Foreign Office Political Officer David Clay in Benghazi examined the National Transitional Council’s proposed Charter:

“The Charter aims to provide a framework for Libya’s transition to democracy after the fall of Qadhafi and talks about elections, constitution writing, a referendum etc. It also set out the rights and freedoms that all Libyan citizens should enjoy.”

The Head of the Provincial Reconstruction Team Michael O’Neill based in Lashkar Gah examined the future of the team that he leads noting that:

“as Transition picks up pace over the next three years, our role will be increasingly hands-off. In parallel the PRT will evolve and gradually grow smaller. There’s still plenty of work to do to build Afghan capacity, upgrade key infrastructure like roads or canals, and support private sector-led economic growth. But PRT drawdown over time, and disappearance by the end of 2014, are a necessary and logical function of Transition.

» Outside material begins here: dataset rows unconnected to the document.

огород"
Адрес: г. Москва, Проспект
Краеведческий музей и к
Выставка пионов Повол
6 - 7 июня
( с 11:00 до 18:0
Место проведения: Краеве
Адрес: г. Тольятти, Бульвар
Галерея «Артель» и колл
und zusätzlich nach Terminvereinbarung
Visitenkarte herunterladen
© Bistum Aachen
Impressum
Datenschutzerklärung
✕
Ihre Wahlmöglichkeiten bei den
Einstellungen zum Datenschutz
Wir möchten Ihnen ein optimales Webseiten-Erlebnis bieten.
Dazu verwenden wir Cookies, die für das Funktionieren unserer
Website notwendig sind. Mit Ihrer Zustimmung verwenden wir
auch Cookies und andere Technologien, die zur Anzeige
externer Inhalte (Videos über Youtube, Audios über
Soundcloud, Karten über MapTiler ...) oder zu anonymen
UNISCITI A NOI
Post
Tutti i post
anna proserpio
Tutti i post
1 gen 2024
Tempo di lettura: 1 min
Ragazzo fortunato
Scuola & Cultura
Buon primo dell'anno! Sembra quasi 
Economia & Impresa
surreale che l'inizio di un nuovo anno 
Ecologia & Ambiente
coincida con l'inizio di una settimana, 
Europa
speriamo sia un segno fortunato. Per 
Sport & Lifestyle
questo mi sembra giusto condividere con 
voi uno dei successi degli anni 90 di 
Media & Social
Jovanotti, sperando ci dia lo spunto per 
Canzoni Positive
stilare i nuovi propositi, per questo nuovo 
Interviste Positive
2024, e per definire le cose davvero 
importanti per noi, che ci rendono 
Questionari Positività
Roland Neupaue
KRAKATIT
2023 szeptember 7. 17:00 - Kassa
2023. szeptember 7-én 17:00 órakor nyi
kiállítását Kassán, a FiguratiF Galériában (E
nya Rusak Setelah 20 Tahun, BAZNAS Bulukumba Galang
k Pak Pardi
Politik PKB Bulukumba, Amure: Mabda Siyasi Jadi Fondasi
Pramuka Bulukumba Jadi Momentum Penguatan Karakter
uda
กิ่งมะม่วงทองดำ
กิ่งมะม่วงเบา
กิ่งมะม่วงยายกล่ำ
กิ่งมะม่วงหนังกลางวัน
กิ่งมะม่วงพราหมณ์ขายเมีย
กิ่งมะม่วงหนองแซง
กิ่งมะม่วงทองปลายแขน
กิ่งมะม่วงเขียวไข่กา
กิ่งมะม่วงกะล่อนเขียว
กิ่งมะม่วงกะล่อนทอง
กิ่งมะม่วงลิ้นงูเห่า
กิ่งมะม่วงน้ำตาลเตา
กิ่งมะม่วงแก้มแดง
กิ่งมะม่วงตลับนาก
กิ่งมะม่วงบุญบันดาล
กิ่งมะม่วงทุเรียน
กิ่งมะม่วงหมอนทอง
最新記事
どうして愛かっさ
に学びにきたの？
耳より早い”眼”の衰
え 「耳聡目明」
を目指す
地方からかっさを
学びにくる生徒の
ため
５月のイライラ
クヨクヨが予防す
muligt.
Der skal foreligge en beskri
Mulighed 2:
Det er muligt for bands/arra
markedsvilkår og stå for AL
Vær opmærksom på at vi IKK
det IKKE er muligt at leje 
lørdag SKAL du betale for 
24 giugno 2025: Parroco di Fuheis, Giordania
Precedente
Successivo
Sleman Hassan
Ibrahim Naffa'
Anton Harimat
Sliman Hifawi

The principal criterion to assess progress is not what we have done ourselves, but what Afghan authorities can do in future.”

Finally, Julie Chappell who is the British Ambassador to Guatemala, Honduras and El Salvador asked the question ‘How young is too young?”. Julie is one of the youngest British Ambassador’s and she observed one of its advantages:

“…I started to discover all the benefits of being young. One of my favourite advantages is that it has given me great access to other young actors in Guatemala and an insight into the new wave of energy that is creeping through Guatemala’s civil youth movements, young entrepreneurs and young politicians.”